= Yoshiaki Watanabe =

Japanese artist

Yoshiaki Watanabe (渡辺好明, Watanabe Yoshiaki) (June 24, 1955 - November 4, 2009) was a Japanese artist, born in Hyōgo Prefecture, Japan and best known for his installation work involving candles.

He graduated from the undergraduate program at the Tokyo National University of Fine Arts and Music (now known as Tokyo University of the Arts) in 1980 with a degree in oil painting, and completed a graduate program in mural work in 1982. From 1985 to 1989 he lived and worked in Germany at the Kunstakademie Düsseldorf on a Deutscher Akademischer Austauschdienst Dienst (German Academic Exchange Service) grant.
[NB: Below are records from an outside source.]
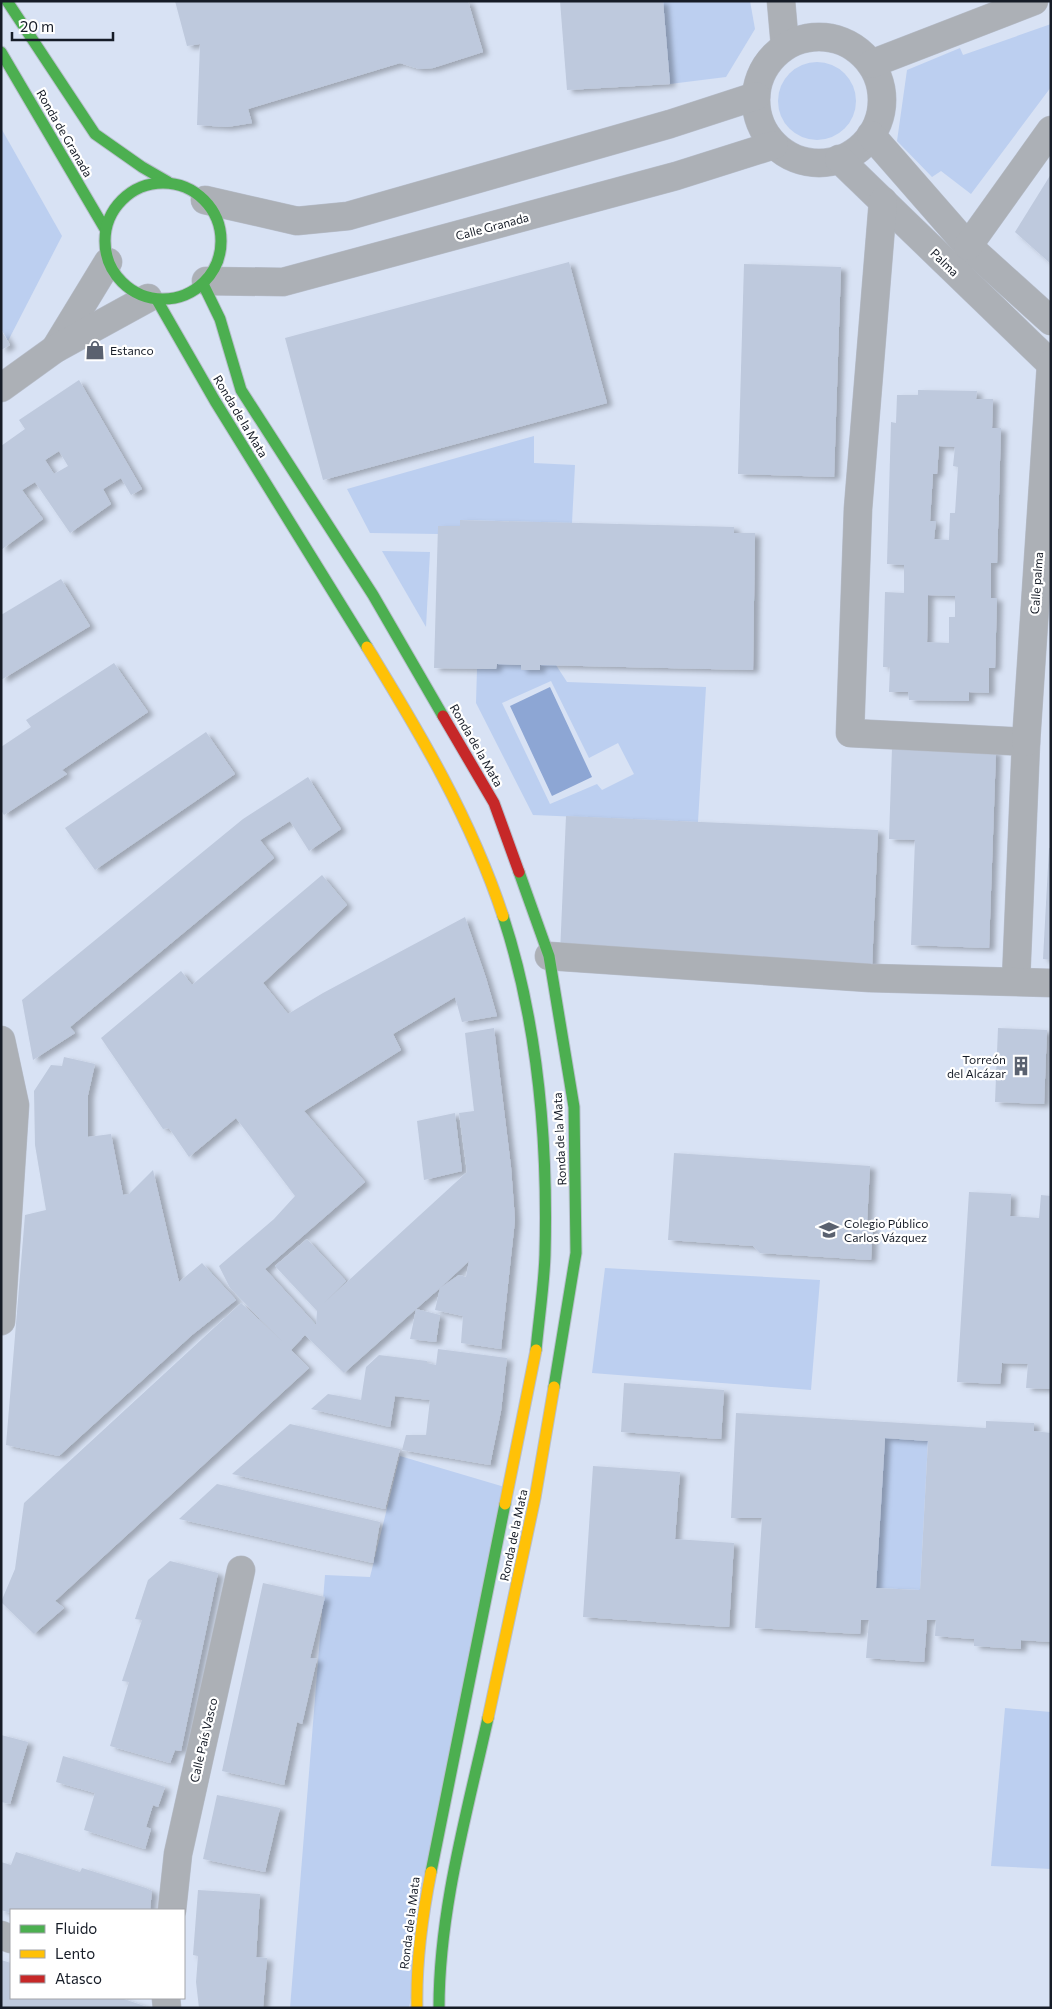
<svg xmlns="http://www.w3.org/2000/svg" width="1052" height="2009" viewBox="0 0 1052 2009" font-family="Commissioner,sans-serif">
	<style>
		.green { fill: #bccff0; fill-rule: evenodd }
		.water { fill: #8da6d4 }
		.building { fill: #bec9dd; fill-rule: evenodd; filter: url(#shadow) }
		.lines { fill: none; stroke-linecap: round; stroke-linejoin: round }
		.street-casing { stroke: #b8bfcd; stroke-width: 29 }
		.fast-casing { stroke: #b8bfcd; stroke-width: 13 }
		.slow-casing { stroke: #b8bfcd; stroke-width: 13 }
		.jam-casing { stroke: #b8bfcd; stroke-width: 13 }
		.street { stroke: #acb0b6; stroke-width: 28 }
		.fast { stroke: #4caf50; stroke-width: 11 }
		.slow { stroke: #ffc107; stroke-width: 11 }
		.jam { stroke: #c62828; stroke-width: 11 }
		.labels { text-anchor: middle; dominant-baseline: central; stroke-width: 4.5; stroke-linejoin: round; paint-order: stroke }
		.street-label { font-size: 12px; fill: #161c27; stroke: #fff }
		.poi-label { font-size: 12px; fill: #161c27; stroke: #fff; text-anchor: start }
	</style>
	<defs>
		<filter id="shadow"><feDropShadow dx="5.5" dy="3" stdDeviation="2.5" flood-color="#0004"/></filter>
	</defs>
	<rect width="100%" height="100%" fill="#d8e2f4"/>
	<g class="green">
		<path d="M 663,1 L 750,1 L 755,29 L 726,77 L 670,84 Z"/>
		<path d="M 1051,24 L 1051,87 L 971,194 L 941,171 L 932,177 L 897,141 L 907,70 L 960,48 L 963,55 Z"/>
		<circle cx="817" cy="101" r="39"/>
		<path d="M 1,128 L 62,236 L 8,341 L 1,329 Z"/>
		<path d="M 534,436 L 534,463 L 575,465 L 572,523 L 460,520 L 460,526 L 438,526 L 438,534 L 370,533 L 347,489 Z"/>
		<path d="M 382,551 L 430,552 L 426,627 Z"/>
		<path d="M 497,664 L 521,665 L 521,670 L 540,665 L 556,665 L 567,682 L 706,687 L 698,822 L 533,815 L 476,703 L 477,669 L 496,669 ZM 551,681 L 589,758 L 618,743 L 634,774 L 602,790 L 597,784 L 550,804 L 502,703 Z"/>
		<path d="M 605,1268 L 820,1280 L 811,1390 L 592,1373 Z"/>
		<path d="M 885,1438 L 928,1441 L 920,1590 L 876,1588 Z"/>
		<path d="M 400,1456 L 508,1488 L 409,2008 L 290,2008 L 325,1575 L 370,1577 Z"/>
		<path d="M 1005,1708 L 1051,1712 L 1051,1869 L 991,1866 Z"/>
	</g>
	<path class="water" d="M 550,687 L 592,777 L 552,796 L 510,706 Z"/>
	<g class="building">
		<path d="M 175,1 L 468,1 L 483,52 L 433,68 L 419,69 L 400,63 L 248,109 L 252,123 L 227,127 L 197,125 L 200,44 L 187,46 Z"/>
		<path d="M 560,1 L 663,1 L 670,84 L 567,90 Z"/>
		<path d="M 1051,174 L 1051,264 L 1015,232 Z"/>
		<path d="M 569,262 L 607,403 L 323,480 L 285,338 Z"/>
		<path d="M 744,264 L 841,267 L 834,477 L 738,474 Z"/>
		<path d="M 1,330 L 10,345 L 1,350 Z"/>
		<path d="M 79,380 L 142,489 L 131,495 L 121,478 L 103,489 L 111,504 L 70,533 L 35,482 L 22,490 L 43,519 L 1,550 L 1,446 L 25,429 L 19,420 ZM 59,451 L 68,466 L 54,474 L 45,460 Z"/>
		<path d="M 918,390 L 977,391 L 976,399 L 993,399 L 992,428 L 1001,428 L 997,563 L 991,563 L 991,598 L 997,598 L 995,668 L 989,668 L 989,693 L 969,692 L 969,701 L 909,700 L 908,692 L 889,692 L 890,667 L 883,667 L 885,592 L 904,593 L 904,565 L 887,564 L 891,422 L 896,423 L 897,395 L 918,395 ZM 939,446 L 955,447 L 953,466 L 958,467 L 955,513 L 950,513 L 949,540 L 934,539 L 936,521 L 930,521 L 933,474 L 937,474 ZM 928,595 L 955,596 L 955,617 L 949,617 L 949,643 L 927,642 Z"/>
		<path d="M 460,520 L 734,527 L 734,533 L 755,533 L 753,670 L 540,665 L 540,670 L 521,670 L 521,665 L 497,664 L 496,669 L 434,668 L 438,526 L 460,526 Z"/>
		<path d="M 61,579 L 90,626 L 1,680 L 1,615 Z"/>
		<path d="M 114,663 L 148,712 L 62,770 L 67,774 L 4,815 L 1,810 L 1,747 L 31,727 L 26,720 Z"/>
		<path d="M 206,732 L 235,774 L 95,870 L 65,828 Z"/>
		<path d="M 892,748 L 996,751 L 989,948 L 911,945 L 915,840 L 889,839 Z"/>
		<path d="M 308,777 L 341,829 L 309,851 L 290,821 L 260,840 L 274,858 L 70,1027 L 75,1033 L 33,1060 L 22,1000 L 243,819 Z"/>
		<path d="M 566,816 L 878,830 L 872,967 L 560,953 Z"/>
		<path d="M 1049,848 L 1051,848 L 1051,960 L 1043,959 Z"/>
		<path d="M 322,875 L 347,905 L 263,983 L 288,1014 L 323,993 L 465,917 L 486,978 L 497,1016 L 462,1022 L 455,997 L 393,1034 L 401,1050 L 304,1111 L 365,1182 L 265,1269 L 316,1325 L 317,1311 L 275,1266 L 307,1239 L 346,1281 L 324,1303 L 467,1172 L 459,1113 L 474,1111 L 465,1033 L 494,1028 L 511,1167 L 515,1220 L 501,1349 L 461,1343 L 463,1316 L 435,1310 L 440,1288 L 416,1309 L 440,1315 L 436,1342 L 410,1339 L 416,1309 L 344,1373 L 305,1335 L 291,1350 L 309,1368 L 55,1601 L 64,1608 L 34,1634 L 1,1602 L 15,1569 L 24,1503 L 241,1303 L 282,1341 L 230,1288 L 219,1266 L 274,1219 L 295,1196 L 236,1118 L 189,1157 L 169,1128 L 163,1129 L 101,1038 L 181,971 L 192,985 ZM 469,1261 L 466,1277 L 459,1275 L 440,1288 Z"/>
		<path d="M 998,1028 L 1047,1030 L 1044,1104 L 995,1102 Z"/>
		<path d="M 64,1057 L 95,1064 L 88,1095 L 88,1137 L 111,1134 L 123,1195 L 129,1194 L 153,1170 L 179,1282 L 202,1263 L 236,1300 L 192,1335 L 59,1456 L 6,1445 L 25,1215 L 46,1210 L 35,1145 L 34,1091 L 51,1065 L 62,1066 Z"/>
		<path d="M 455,1113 L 462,1171 L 424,1180 L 417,1121 Z"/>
		<path d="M 674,1153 L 870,1166 L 867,1223 L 873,1223 L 871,1260 L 760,1253 L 753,1246 L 668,1240 Z"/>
		<path d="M 969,1192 L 1011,1194 L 1010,1216 L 1039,1218 L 1041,1195 L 1051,1196 L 1051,1389 L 1026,1388 L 1028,1364 L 1002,1363 L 1000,1384 L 957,1382 Z"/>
		<path d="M 438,1349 L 507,1358 L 501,1411 L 490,1465 L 402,1450 L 406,1435 L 426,1435 L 430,1400 L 395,1396 L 390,1427 L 311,1409 L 328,1394 L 361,1400 L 366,1367 L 379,1355 L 427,1361 L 427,1363 L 436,1365 Z"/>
		<path d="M 624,1383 L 724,1390 L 721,1439 L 621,1432 Z"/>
		<path d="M 736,1413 L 986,1428 L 986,1421 L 1034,1423 L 1034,1431 L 1051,1433 L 1051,1642 L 1021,1640 L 1021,1649 L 974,1646 L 974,1639 L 935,1636 L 936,1620 L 927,1620 L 924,1662 L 866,1658 L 869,1620 L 861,1620 L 860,1634 L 755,1628 L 762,1518 L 731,1518 ZM 885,1438 L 928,1441 L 920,1590 L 876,1588 Z"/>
		<path d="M 290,1424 L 400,1449 L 385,1509 L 232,1474 Z"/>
		<path d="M 593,1466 L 680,1472 L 675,1539 L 734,1543 L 729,1627 L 583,1617 Z"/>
		<path d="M 217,1484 L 380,1522 L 373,1563 L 179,1519 Z"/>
		<path d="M 170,1561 L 218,1573 L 181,1751 L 175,1750 L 170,1763 L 110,1746 L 129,1682 L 122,1681 L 142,1620 L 135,1619 L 148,1580 Z"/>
		<path d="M 263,1583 L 325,1597 L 310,1658 L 317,1659 L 302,1724 L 297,1722 L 284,1785 L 222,1771 Z"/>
		<path d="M 1,1735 L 28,1742 L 10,1804 L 1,1802 Z"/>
		<path d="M 63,1756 L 165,1787 L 158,1807 L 153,1805 L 146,1827 L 151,1829 L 145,1849 L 84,1830 L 95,1793 L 56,1782 Z"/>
		<path d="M 217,1795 L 280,1808 L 265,1872 L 203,1859 Z"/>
		<path d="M 16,1852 L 80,1872 L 82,1868 L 146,1888 L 152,1891 L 150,1910 L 11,1910 L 11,1913 L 1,1910 L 1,1862 L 11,1865 Z"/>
		<path d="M 198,1890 L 260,1894 L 256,1957 L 267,1958 L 263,2008 L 199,2008 L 196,1982 L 198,1956 L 193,1955 Z"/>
		<path d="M 1,1960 L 11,1963 L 11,1998 L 121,1998 L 150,2008 L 1,2008 Z"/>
	</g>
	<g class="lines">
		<defs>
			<g id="street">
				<path d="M 781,1 L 785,46"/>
				<circle cx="819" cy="100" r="63"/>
				<path d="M 871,64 L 1034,1"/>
				<path d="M 871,135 L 968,246 L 1051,321"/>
				<path d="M 839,159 L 1051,364"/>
				<path d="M 205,200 L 297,221 L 348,216 L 670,124 L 756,96"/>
				<path d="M 883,201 L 858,509 L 850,733 L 1026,742 L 1016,981"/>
				<path d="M 968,246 L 1051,130"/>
				<path d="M 206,281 L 283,282 L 676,176 L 774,145"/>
				<path d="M 55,349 L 108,262"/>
				<path d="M 1,388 L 55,349 L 148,298"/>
				<path d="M 1026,742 L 1051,364"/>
				<path d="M 549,956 L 870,978 L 1051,983"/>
				<path d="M 1,1040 L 15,1105 L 1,1321"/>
				<path d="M 172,1910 L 178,1854 L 241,1570"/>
				<path d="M 1,1935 L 11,1939"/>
				<path d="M 166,1998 L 167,2008"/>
			</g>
			<g id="fast">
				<path d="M 7,1 L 95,134 L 142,167 L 168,182"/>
				<path d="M 1,52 L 105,229"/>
				<circle cx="163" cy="241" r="58"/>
				<path d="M 203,284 L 220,319 L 241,390 L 373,595 L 443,716"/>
				<path d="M 157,300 L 215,401 L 367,647"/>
				<path d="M 519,872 L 549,956 L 574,1107 L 576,1253 L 554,1387"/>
				<path d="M 503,916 C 538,1023 548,1142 545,1255 C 544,1286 539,1318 536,1350"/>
				<path d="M 431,1872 L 505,1504"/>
				<path d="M 439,2008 C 439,1910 467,1813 488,1718"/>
			</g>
			<g id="slow">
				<path d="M 367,647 C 420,733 471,819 503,916"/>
				<path d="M 505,1504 L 536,1350"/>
				<path d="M 488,1718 L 535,1498 L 554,1387"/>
				<path d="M 417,2008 C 416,1962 422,1917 431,1872"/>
			</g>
			<path id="jam" d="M 443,716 L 494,803 L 519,872"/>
		</defs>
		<use href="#street" class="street-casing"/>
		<use href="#fast" class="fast-casing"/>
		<use href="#slow" class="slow-casing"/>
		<use href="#jam" class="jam-casing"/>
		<use href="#street" class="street"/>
		<use href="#fast" class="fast"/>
		<use href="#slow" class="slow"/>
		<use href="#jam" class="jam"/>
	</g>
	<defs>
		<symbol id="shop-bare" viewBox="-9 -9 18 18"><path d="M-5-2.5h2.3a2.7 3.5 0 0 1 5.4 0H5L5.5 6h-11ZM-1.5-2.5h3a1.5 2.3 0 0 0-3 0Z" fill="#5a616f" stroke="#fff" stroke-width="2.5" paint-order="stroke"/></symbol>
		<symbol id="building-bare" viewBox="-9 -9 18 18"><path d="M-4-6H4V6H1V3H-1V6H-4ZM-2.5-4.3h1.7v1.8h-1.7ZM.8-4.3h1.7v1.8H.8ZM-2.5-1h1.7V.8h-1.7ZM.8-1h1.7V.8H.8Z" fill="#5a616f" stroke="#fff" stroke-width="2.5" paint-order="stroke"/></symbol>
		<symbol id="school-bare" viewBox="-9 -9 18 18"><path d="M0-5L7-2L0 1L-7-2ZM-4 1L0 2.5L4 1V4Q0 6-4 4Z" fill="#5a616f" stroke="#fff" stroke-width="2.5" paint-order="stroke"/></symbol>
	</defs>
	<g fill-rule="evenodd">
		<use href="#shop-bare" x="81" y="336" width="28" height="28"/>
		<use href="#building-bare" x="1007" y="1052" width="28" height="28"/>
		<use href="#school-bare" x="815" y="1216" width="28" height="28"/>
	</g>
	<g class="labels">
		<g class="street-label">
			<text transform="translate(65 133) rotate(60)">Ronda de Granada</text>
			<text transform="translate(492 226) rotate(-15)">Calle Granada</text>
			<text transform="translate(945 262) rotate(44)">Palma</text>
			<text transform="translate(241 416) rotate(59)">Ronda de la Mata</text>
			<text transform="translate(1036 583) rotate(-86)">Calle palma</text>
			<text transform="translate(477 745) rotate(60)">Ronda de la Mata</text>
			<text transform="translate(559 1139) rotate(-93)">Ronda de la Mata</text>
			<text transform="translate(513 1535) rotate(-78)">Ronda de la Mata</text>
			<text transform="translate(203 1740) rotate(-77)">Calle País Vasco</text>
			<text transform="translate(409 1923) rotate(-83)">Ronda de la Mata</text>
		</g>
		<g class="poi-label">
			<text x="110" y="350">Estanco</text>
			<text x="1006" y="1059" text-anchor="end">Torreón<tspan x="1006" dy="14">del Alcázar</tspan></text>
			<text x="844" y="1223">Colegio Público<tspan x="844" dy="14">Carlos Vázquez</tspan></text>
		</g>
	</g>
	<rect width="1052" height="2009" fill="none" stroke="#161c27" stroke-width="5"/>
	<rect x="10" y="1909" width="175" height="90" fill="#ffffff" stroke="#a2a4a9"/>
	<rect x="20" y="1925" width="25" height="8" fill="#4caf50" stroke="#a2a4a9"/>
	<text x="55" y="1934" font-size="15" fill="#161c27">Fluido</text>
	<rect x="20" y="1950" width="25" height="8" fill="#ffc107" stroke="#a2a4a9"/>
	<text x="55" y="1959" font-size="15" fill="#161c27">Lento</text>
	<rect x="20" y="1975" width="25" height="8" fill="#c62828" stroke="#a2a4a9"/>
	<text x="55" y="1984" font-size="15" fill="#161c27">Atasco</text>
	<path d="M12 32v8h101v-8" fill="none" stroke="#161c27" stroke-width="2.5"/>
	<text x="20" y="32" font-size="15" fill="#161c27" stroke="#ffffff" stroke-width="4" paint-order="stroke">20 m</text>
</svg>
He returned to Japan in 1989 and began working at the Tokyo National University of Fine Arts and Music as an assistant, eventually matriculating to a full professorship. In 1999 he was one of the founding professors of the university's Inter-Media Arts program. He was also one of the main organisers of the Toride Art Project, a community arts project based in Toride City in Ibaraki, Japan. More recently he had done extensive work founding the Ino Artists Village.

As an artist, Watanabe had exhibited extensively around the world, completing exhibitions in Turkey and Germany shortly before his death.

He died from sudden heart failure on November 4, 2009.